[developers] Divergence between LKB and Pet morphology

Wed May 27 13:33:27 CEST 2009

Dear all, 

I have spotted some difference in functionality and (space) efficiency
between the LKB morphology and its port in Pet. I am referring to the
version of cheap that is distributed with LOGON. 

My nascent grammar of Hausa has a fair bunch of morphological rules:
besides standard suffixation, there is also a good deal of root
consonant reduplication going on (e.g. ƙofa - ƙofofi). So far, the LKB
string unification can handle this quite well. 

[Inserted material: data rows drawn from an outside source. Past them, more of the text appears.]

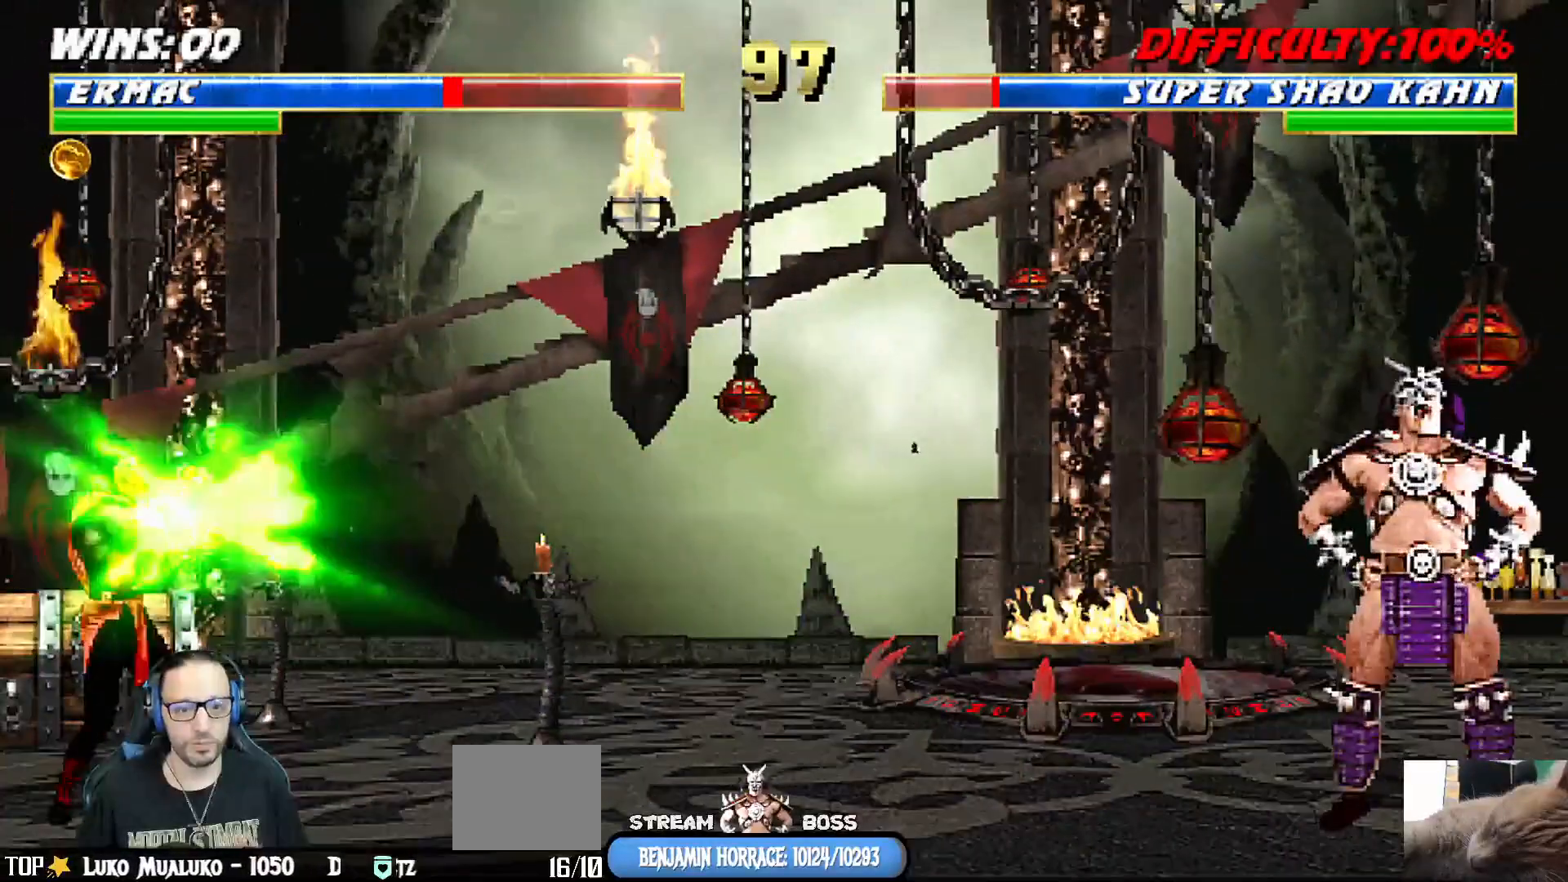
Gameplay with a controller (PlayStation layout); each line is a JSON object with the inputs held at the frame after it. "events" lists button and stick changes between this image and that frame as [ms after this image, input, new state], when the widget could be followed in between.
{"buttons": ["CROSS", "DPAD_LEFT"], "left_stick": "center", "right_stick": "center"}
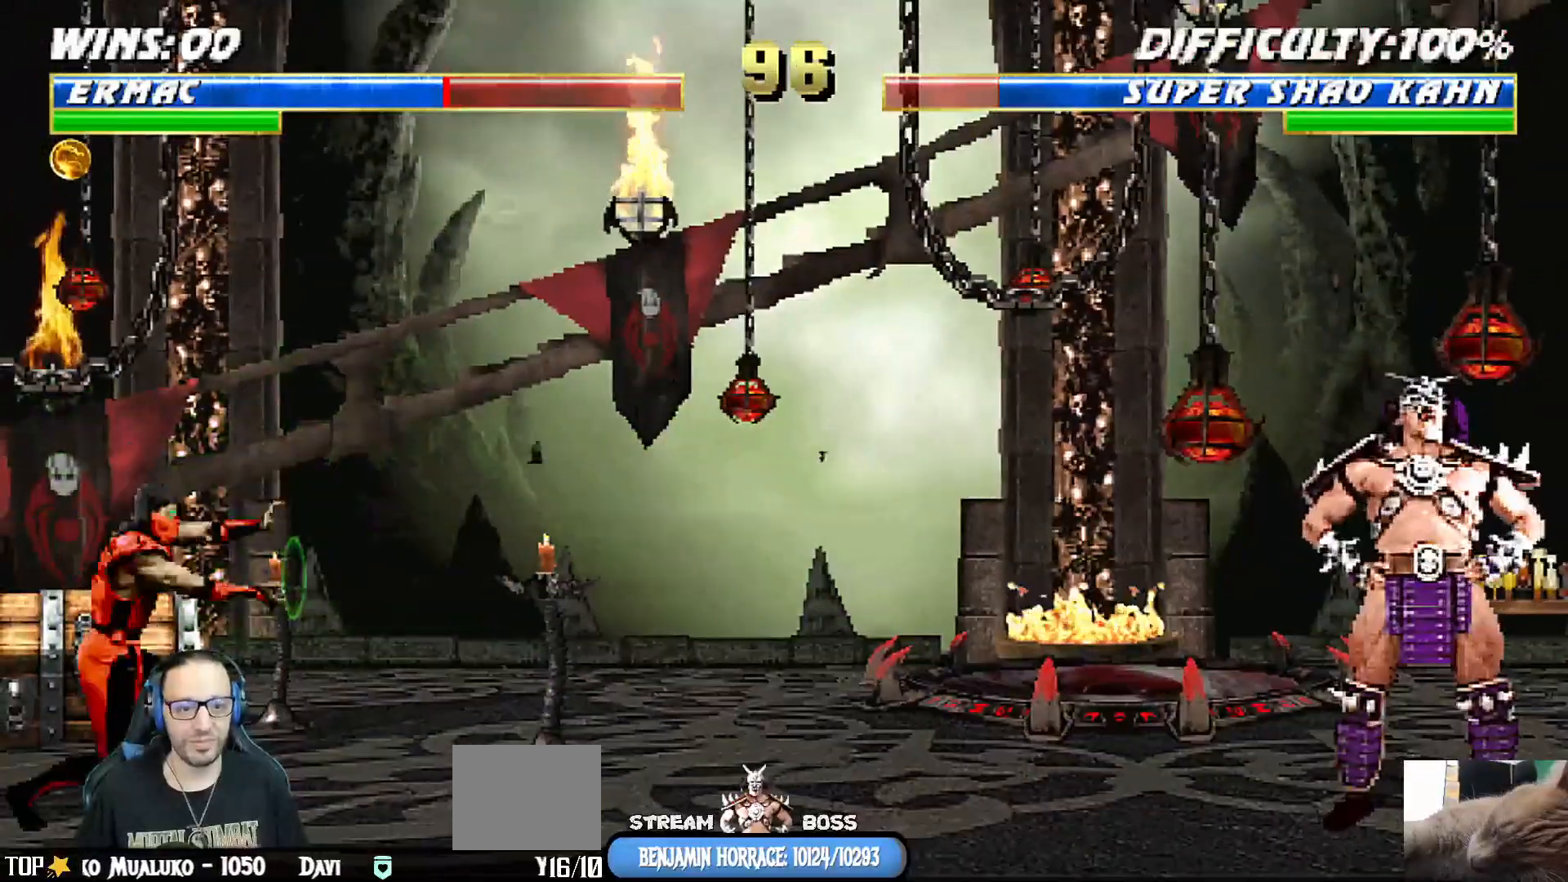
{"buttons": [], "left_stick": "center", "right_stick": "center", "events": [[83, "DPAD_LEFT", "up"], [100, "DPAD_DOWN", "down"], [117, "CROSS", "up"], [150, "DPAD_LEFT", "down"], [183, "CROSS", "down"], [183, "DPAD_DOWN", "up"], [267, "CROSS", "up"], [267, "DPAD_LEFT", "up"], [350, "CROSS", "down"], [350, "DPAD_DOWN", "down"], [383, "DPAD_LEFT", "down"], [417, "DPAD_DOWN", "up"], [450, "CROSS", "up"], [483, "DPAD_LEFT", "up"]]}
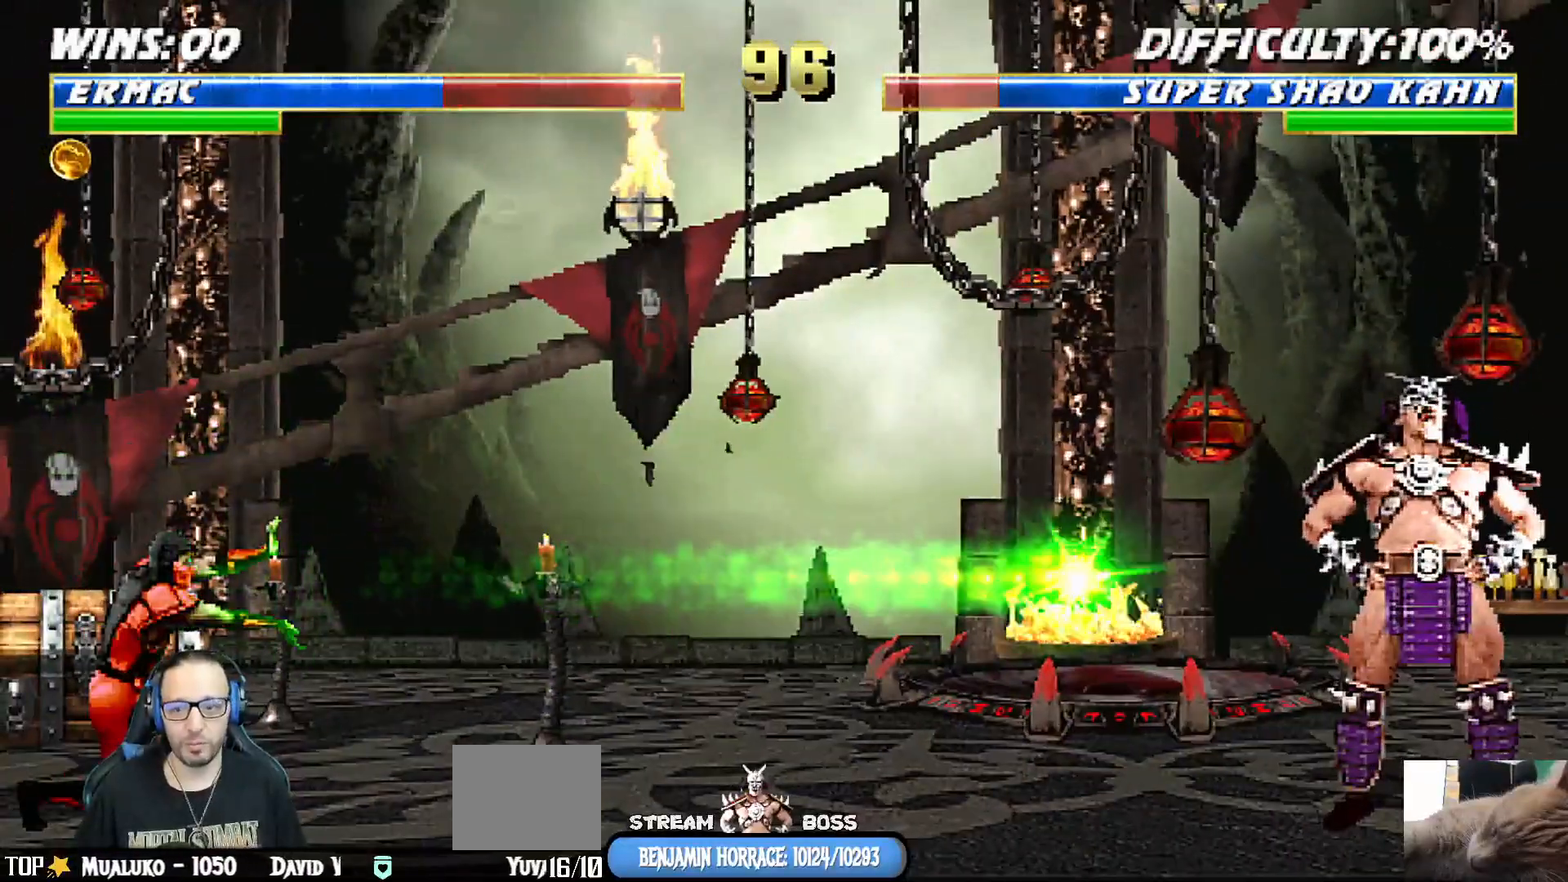
{"buttons": ["DPAD_DOWN"], "left_stick": "center", "right_stick": "center", "events": [[33, "CROSS", "down"], [33, "DPAD_DOWN", "down"], [100, "DPAD_LEFT", "down"], [117, "CROSS", "up"], [133, "DPAD_DOWN", "up"], [183, "CROSS", "down"], [217, "DPAD_LEFT", "up"], [233, "DPAD_DOWN", "down"], [267, "DPAD_LEFT", "down"], [283, "CROSS", "up"], [317, "CROSS", "down"], [333, "DPAD_DOWN", "up"], [433, "DPAD_DOWN", "down"], [433, "DPAD_LEFT", "up"], [450, "CROSS", "up"]]}
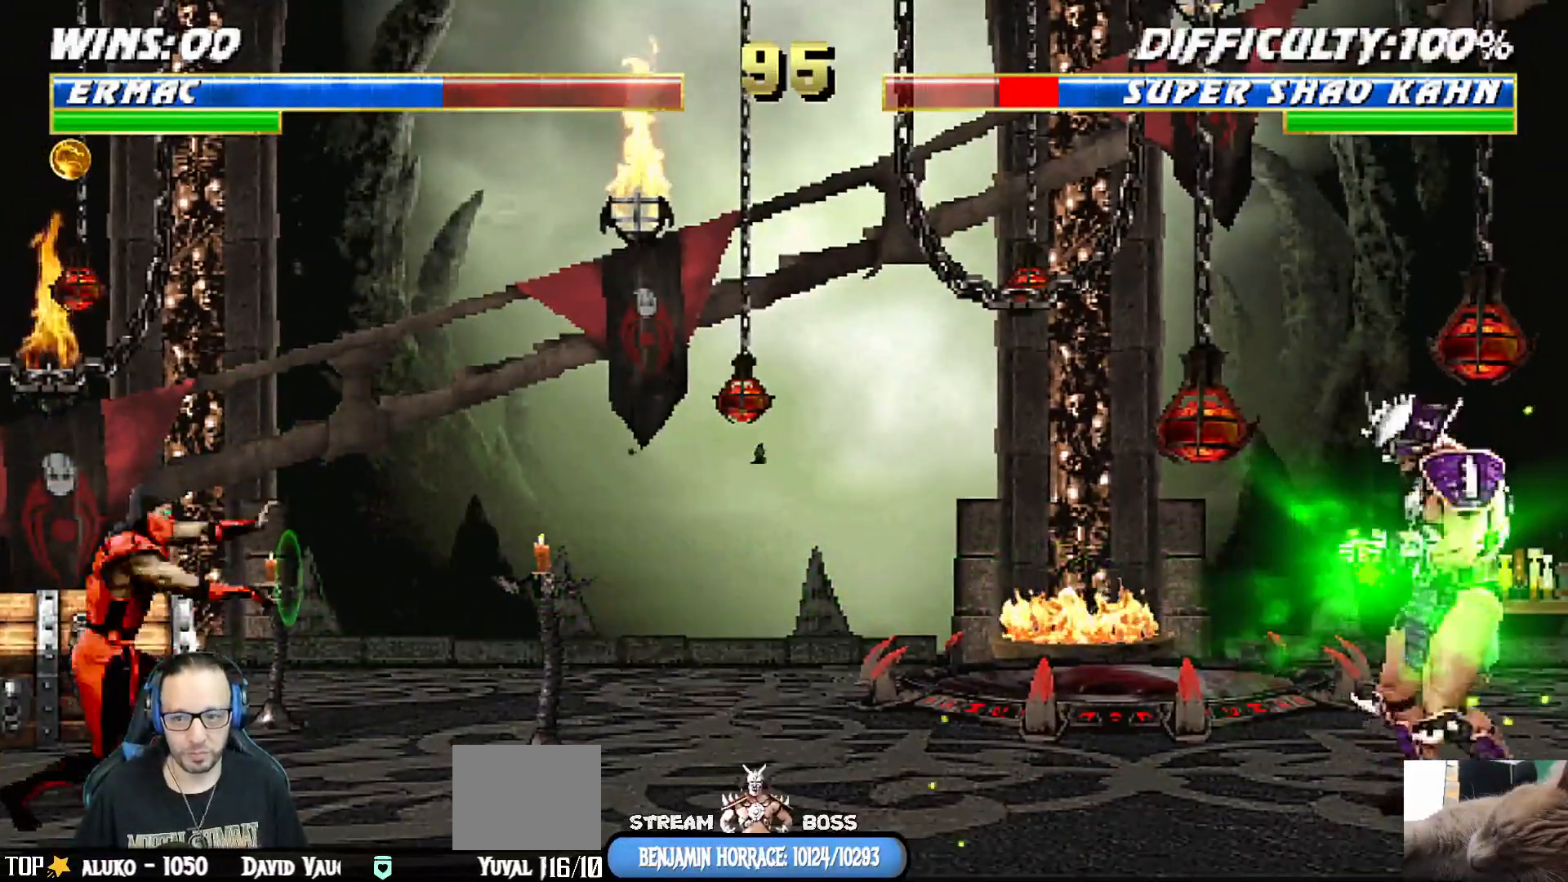
{"buttons": ["R1", "DPAD_LEFT"], "left_stick": "center", "right_stick": "center", "events": [[17, "CROSS", "down"], [17, "DPAD_LEFT", "down"], [50, "DPAD_DOWN", "up"], [83, "DPAD_LEFT", "up"], [167, "CROSS", "up"], [183, "DPAD_DOWN", "down"], [200, "DPAD_LEFT", "down"], [233, "CROSS", "down"], [250, "DPAD_DOWN", "up"], [333, "CROSS", "up"], [350, "DPAD_LEFT", "up"], [400, "DPAD_DOWN", "down"], [417, "DPAD_LEFT", "down"], [450, "DPAD_DOWN", "up"], [500, "R1", "down"]]}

Quite a number of these rules drop the final vowel and replace it with
the initial vowel of the suffix. In the example above, the final a is
dropped. The current LKB provides wildcards to match against classes of
characters on the LHS without carrying them over to the RHS. The
spelling part of the above-mentioned rule looks like this: 

;;; Letter sets

%(letter-set (!c bcdfghjklmnpqrstvwxyzɓɗƙ\'))

%(wild-card (?c bcdfghjklmnpqrstvwxyzɓɗƙ\'))
%(wild-card (?v aeiou))

noun_pl1_vow_ir :=
%suffix (!c?v !co!ci) (t?v toci) (s?v soshi) (w?v woyi) (ts?v 
tsotsi)
	...

Pet currently does not seem to support wild cards (only letter-sets). 

As a remedy, I had a perl script to unfold the wild-cards into all
possible letters which works, sort of.

However, when I load the grammar with cheap, loading takes more than a
minute. The final process is 2.6 G in size (resident). The LKB process,
with the grammar loaded, only uses 390 M (resident) with a virtual size
of 1.8G (which I assume does not really matter). 

Obviously, there is something wrong with Pet. 

Could someone have a look at this? I can provide a grammar for testing. 

Berthold

PS: 

The wild-card functionality would be something good to have in Pet, not
only for Hausa. In GG, wild-cards would greatly facilitate the treatment
of Umlaut, which, to be honest is quite clunky at the moment.